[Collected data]
-=-=-=-=-

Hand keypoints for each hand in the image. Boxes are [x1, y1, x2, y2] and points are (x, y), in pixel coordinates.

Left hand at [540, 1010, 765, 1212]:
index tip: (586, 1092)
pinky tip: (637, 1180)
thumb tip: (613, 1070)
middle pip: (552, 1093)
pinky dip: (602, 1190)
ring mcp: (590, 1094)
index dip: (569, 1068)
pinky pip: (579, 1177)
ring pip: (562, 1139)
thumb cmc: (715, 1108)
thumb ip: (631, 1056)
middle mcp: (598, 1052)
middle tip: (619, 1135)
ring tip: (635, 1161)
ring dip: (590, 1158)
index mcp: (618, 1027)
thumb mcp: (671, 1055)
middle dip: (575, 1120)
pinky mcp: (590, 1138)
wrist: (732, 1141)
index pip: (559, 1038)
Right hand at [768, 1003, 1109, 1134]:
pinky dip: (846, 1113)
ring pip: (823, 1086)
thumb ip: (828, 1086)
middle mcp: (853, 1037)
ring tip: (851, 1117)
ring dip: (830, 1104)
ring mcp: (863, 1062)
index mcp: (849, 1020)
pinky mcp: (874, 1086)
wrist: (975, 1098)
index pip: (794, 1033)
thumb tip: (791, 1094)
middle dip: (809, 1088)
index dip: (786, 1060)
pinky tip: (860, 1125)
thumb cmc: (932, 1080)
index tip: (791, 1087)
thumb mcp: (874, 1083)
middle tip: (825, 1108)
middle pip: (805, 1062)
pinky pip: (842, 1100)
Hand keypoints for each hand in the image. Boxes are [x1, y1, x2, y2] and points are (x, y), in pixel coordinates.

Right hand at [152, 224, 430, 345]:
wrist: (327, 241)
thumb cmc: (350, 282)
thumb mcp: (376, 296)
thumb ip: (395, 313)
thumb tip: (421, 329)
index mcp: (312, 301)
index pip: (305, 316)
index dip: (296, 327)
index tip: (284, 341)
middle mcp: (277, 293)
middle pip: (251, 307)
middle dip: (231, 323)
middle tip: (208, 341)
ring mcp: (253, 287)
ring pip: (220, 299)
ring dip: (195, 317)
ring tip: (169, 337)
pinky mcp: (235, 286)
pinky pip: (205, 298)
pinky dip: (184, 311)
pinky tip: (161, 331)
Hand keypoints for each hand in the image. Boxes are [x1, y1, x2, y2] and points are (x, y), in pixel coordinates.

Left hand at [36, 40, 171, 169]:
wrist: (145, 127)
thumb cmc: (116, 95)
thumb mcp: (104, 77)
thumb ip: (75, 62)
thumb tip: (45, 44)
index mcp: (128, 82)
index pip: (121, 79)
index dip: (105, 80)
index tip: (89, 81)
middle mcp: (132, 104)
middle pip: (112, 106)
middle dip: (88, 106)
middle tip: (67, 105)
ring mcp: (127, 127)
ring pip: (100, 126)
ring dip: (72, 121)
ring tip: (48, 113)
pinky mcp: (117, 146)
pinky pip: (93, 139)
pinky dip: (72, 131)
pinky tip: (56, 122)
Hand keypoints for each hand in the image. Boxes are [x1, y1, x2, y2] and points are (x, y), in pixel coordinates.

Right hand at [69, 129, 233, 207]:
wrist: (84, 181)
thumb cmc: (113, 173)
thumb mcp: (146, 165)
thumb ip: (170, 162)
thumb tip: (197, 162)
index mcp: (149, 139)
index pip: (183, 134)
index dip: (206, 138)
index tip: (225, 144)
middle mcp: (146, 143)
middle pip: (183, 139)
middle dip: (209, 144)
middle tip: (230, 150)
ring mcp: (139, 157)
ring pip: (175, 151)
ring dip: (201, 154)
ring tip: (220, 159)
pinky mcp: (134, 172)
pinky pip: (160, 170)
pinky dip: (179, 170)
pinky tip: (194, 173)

-=-=-=-=-

*The task*: Return the lines from the line containing "middle dip: (88, 106)" to the end of the entries above, exactly as they appear and with no other output.

*Answer to the problem*:
middle dip: (88, 106)
middle tip: (67, 105)
ring mcp: (127, 127)
ring pip: (100, 126)
ring dip: (72, 121)
ring tip: (48, 113)
pinky mcp: (117, 146)
pinky pip: (93, 139)
pinky dip: (72, 131)
pinky tip: (56, 122)
Hand keypoints for each hand in the image. Boxes are [x1, y1, x2, y2] and points are (x, y), in pixel coordinates.

Right hand at [69, 129, 233, 207]:
wrist: (84, 181)
thumb cmc: (113, 173)
thumb mcp: (146, 165)
thumb ip: (170, 162)
thumb tip: (197, 162)
index mcp: (149, 139)
index pip: (183, 134)
index dip: (206, 138)
index tip: (225, 144)
middle mcp: (146, 143)
middle pip: (183, 139)
middle dip: (209, 144)
middle tip: (230, 150)
ring mcp: (139, 157)
ring pip: (175, 151)
ring dip: (201, 154)
ring tip: (220, 159)
pinky mcp: (134, 172)
pinky pip: (160, 170)
pinky dip: (179, 170)
pinky tip: (194, 173)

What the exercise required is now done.